Hoechlin, who also played Derek Hale on Teen Wolf, reminds me of the boy you had a crush on in high school, the one who was the star of whichever sports team was most important in your region, who was dating the most popular girl in school, but was still always nice to you. He seems like the type of guy who’d be really appreciative of you giving him an answer on the Econ homework.
Last march’s Batman vs. Superman, an exhausting exercise in sepia tones and flashbacks, featured Henry Cavill alternatively brooding and angrily brooding. A memorable review from the A.V. Club described the actor in Man of Steel as follows: “”Cavill — whose performance involves more posing than acting — is alternately presented as an alien messiah, a superweapon, and an American flag flapping in the wind; the one thing he never gets to be is a character.”

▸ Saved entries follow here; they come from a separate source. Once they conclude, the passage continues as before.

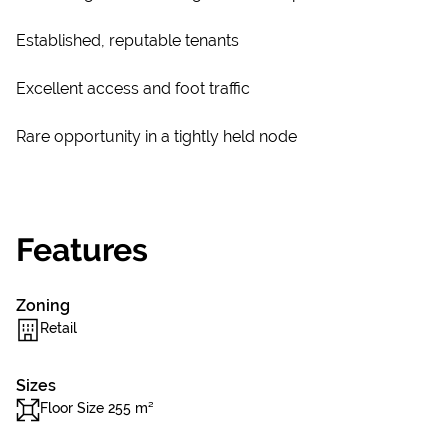
Established, reputable tenants
Excellent access and foot traffic
Rare opportunity in a tightly held node
Features
Zoning
Retail
Sizes
Floor Size 255 m²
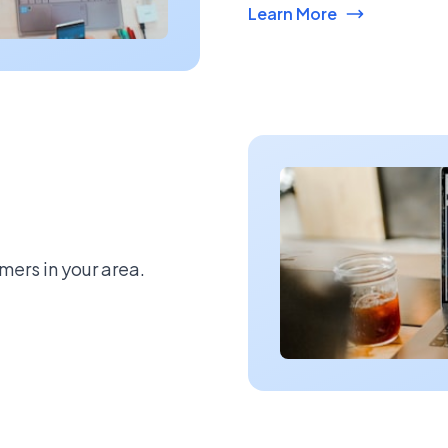
Learn More
mers in your area.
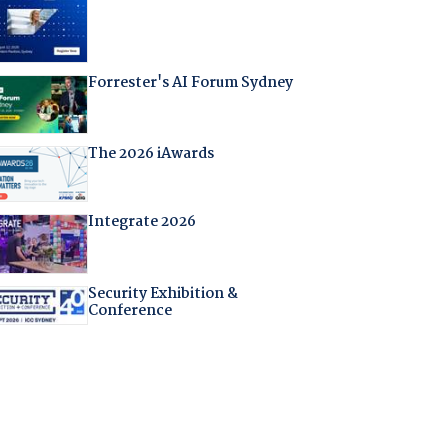
Forrester's AI Forum Sydney
The 2026 iAwards
Integrate 2026
Security Exhibition &
Conference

Turns out, what Superman needed was the CW—and Hoechlin.
Hoechlin’s Superman is – dare I say it? – fun. He plays Clark Kent as the right amount of bumbling—comic relief that never threatens to reach ice-cream-cone-in-the-face levels of silly. And his Superman is serious, sure, but with evidence of personality, of charisma, behind the jawline such that he never feels like a model in a superhero-themed perfume ad.
In season one of Supergirl, Superman was largely absent, appearing most often as a text message from “Clark” to Kara offering encouragement at opportune moments.
On the rare occasions he was shown in the flesh, it was largely from behind, always with a glare across his face acting as empty white space that might has well have read, “INSERT ACTOR HERE ONCE CAST.” His role in Kara’s story was symbolic not substantive.
But at the beginning of season two, we got to meet him for the first time, and Hoechlin had the opportunity to turn Superman into his own character, not just a footnote in Kara’s story.
“Superman has been around for a while at this point,” Hoechlin said of his arc on Supergirl. “This isn’t an origin story, so he’s well-versed in what he does. Coming in and working with Kara is the new dynamic, something he’s adjusting to: working as a team and having someone who’s very much on the same page as him.”
After two episodes fighting alongside his cousin, Superman felt it was time to leave National City to get back to Lois Lane and his job at the Daily Planet. There’s been no official word on whether or not Hoechlin will be back on Supergirl.
But we all know that on his planet, the “S” means “hope.” Let’s allow that to comfort us while we wait to see whether we’ll see Hoechlin’s Superman again.